В результате у государства нет кадрового ядра, способного действовать стратегически и ответственно. Функции управления подменены показательностью, а реформы видимостью. При этом нехватка доверия к институтам со стороны граждан становится хронической: каждый раз после нового скандала часть общества окончательно разочаровывается в возможности изменений, а другая адаптируется к атмосфере постоянного недоверия. Доверие к государственным органам, где после обвинений чиновники не только не наказаны, но и могут выехать за границу и вести публичную или комфортную жизнь, практически не восстанавливается. Напротив — уничтожается каждым новым примером избегания ответственности там, где должна быть судебная оценка.
На международном уровне подобная ситуация фиксируется и учитывается. Когда партнеры видят не просто высокий уровень коррупции, а отсутствие реальных последствий для лиц, занимающих более высокие должности, это напрямую влияет на решение о финансировании или военной помощи. В течение 2024-2025 годов западные государства неоднократно отмечали, что поддержка Украины возможна только при условии подтвержденной политической ответственности внутри страны. И это влияние уже ощущается. Замедление или пересмотр отдельных программ финансирования, затягивание процедур, более жесткие условия для последующих пакетов поддержки — все это оказывает непосредственное влияние на работу сектора обороны, стабильность бюджетного планирования и способность вовремя реагировать на риски в тылу. Когда лица, ответственные за стратегическое управление, избираются не по специальности, а по личной приближенности к политическим центрам, это подрывает управляемость не только государственного аппарата, но и общей обороноспособности.

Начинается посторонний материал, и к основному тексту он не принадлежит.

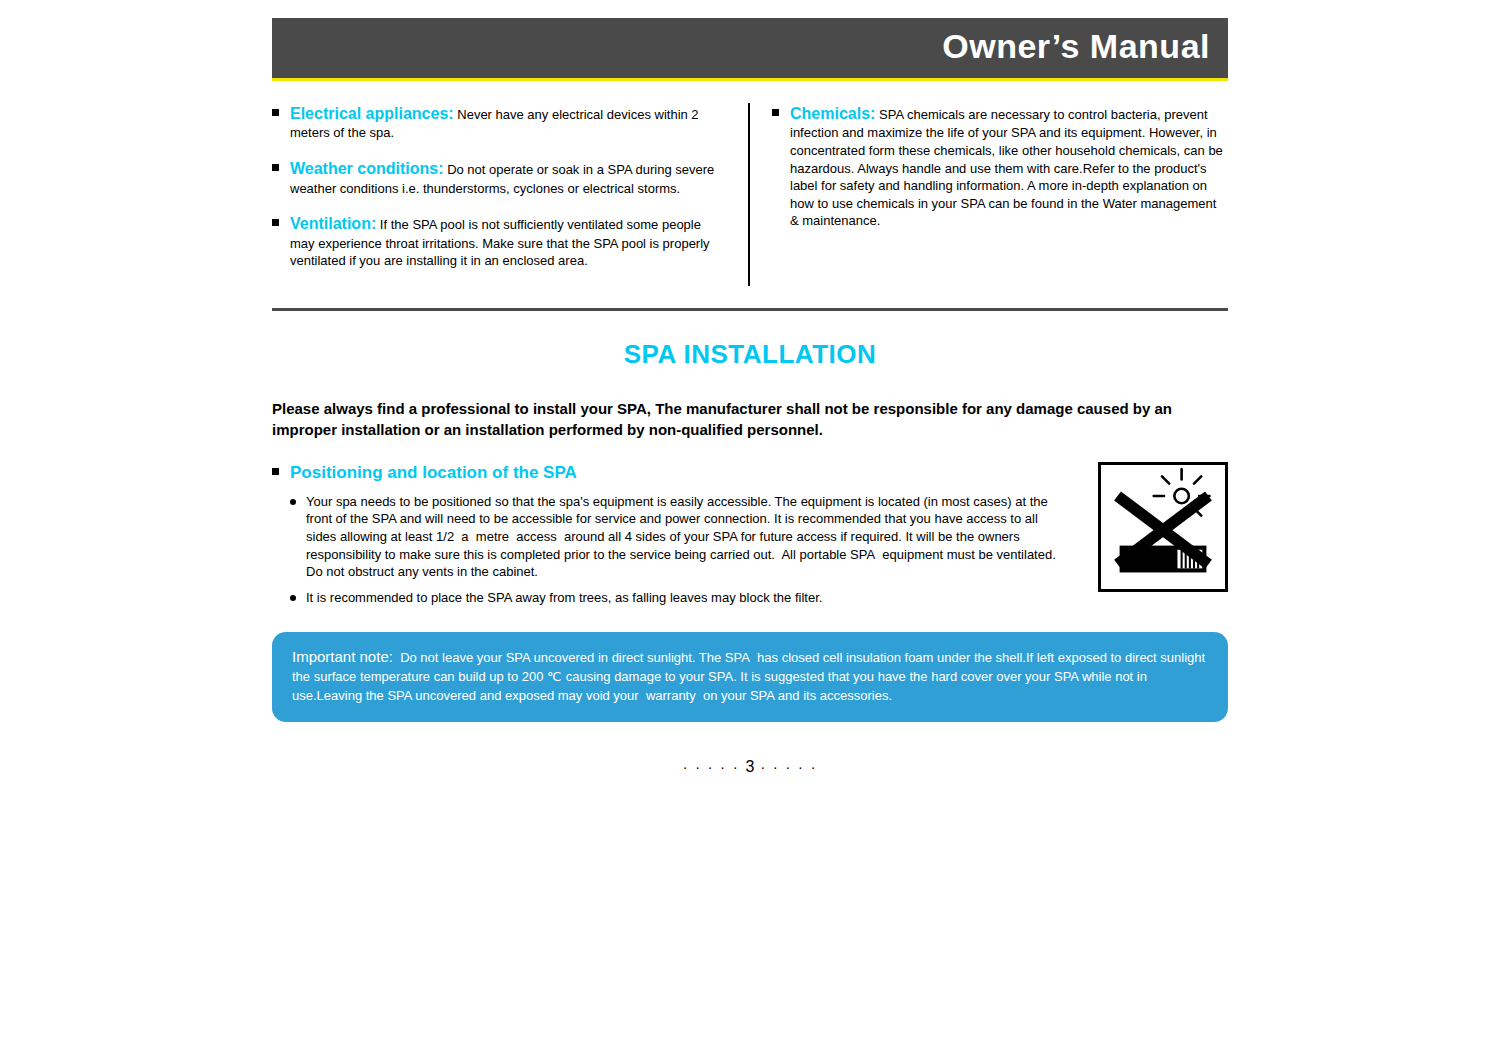Owner’s Manual
Electrical appliances: Never have any electrical devices within 2 meters of the spa.
Weather conditions: Do not operate or soak in a SPA during severe weather conditions i.e. thunderstorms, cyclones or electrical storms.
Ventilation: If the SPA pool is not sufficiently ventilated some people may experience throat irritations. Make sure that the SPA pool is properly ventilated if you are installing it in an enclosed area.
Chemicals: SPA chemicals are necessary to control bacteria, prevent infection and maximize the life of your SPA and its equipment. However, in concentrated form these chemicals, like other household chemicals, can be hazardous. Always handle and use them with care.Refer to the product's label for safety and handling information. A more in-depth explanation on how to use chemicals in your SPA can be found in the Water management & maintenance.
SPA INSTALLATION
Please always find a professional to install your SPA, The manufacturer shall not be responsible for any damage caused by an improper installation or an installation performed by non-qualified personnel.
Positioning and location of the SPA
Your spa needs to be positioned so that the spa's equipment is easily accessible. The equipment is located (in most cases) at the front of the SPA and will need to be accessible for service and power connection. It is recommended that you have access to all sides allowing at least 1/2 a metre access around all 4 sides of your SPA for future access if required. It will be the owners responsibility to make sure this is completed prior to the service being carried out. All portable SPA equipment must be ventilated. Do not obstruct any vents in the cabinet.
It is recommended to place the SPA away from trees, as falling leaves may block the filter.
Important note: Do not leave your SPA uncovered in direct sunlight. The SPA has closed cell insulation foam under the shell.If left exposed to direct sunlight the surface temperature can build up to 200 ℃ causing damage to your SPA. It is suggested that you have the hard cover over your SPA while not in use.Leaving the SPA uncovered and exposed may void your warranty on your SPA and its accessories.
· · · · ·3· · · · ·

Кадровая безответственность как системная угроза государственности не является абстрактным риском, а практическим фактором дестабилизации, который действует на всех уровнях управления. Приведенные примеры с украинскими чиновниками свидетельствуют о том, что назначение на высокие государственные должности проходит без анализа профессиональной репутации, учета предыдущих действий или конфликтов интересов. При этом удержание чиновника в должности после публичного разоблачения не рассматривается как проблема, а воспринимается как нормальный рабочий процесс.
По состоянию на 2025 год в Украине отсутствует механизм, автоматически запускающий институциональные процедуры проверки управленческих решений в случаях возникновения подозрений, очевидных сбоев или зафиксированных негативных последствий. Формальные полномочия остаются отделенными от какой-либо обязательной ответственности, а назначение, ротации и увольнение чиновников осуществляются как внутриполитические действия, не связанные с внешним аудитом или профессиональной оценкой.
В этих условиях кадровая политика теряет функцию контроля как инструмент государственного управления. Она не предотвращает ошибки и не реагирует на последствия, а лишь фиксирует факт смены должностных лиц без попытки проанализировать причины или последствия их решений. Такая логика формирует прямые угрозы функционированию государства. Если система не может быстро идентифицировать неэффективных или опасных управленцев и заменить их по содержательным критериям, она теряет оперативную способность к самокоррекции. Это касается не только сферы обороны или критической инфраструктуры — такая институциональная инерция распространяется на все уровни принятия решений.
В итоге отсутствие кадровой ответственности создает накопительную угрозу для всей системы государственности. В среднесрочной перспективе это означает постепенную потерю управляемости в ключевых секторах, переход от формального контроля к неформальному влиянию и, как следствие, потерю субъектности государства во внутренней и внешней политике.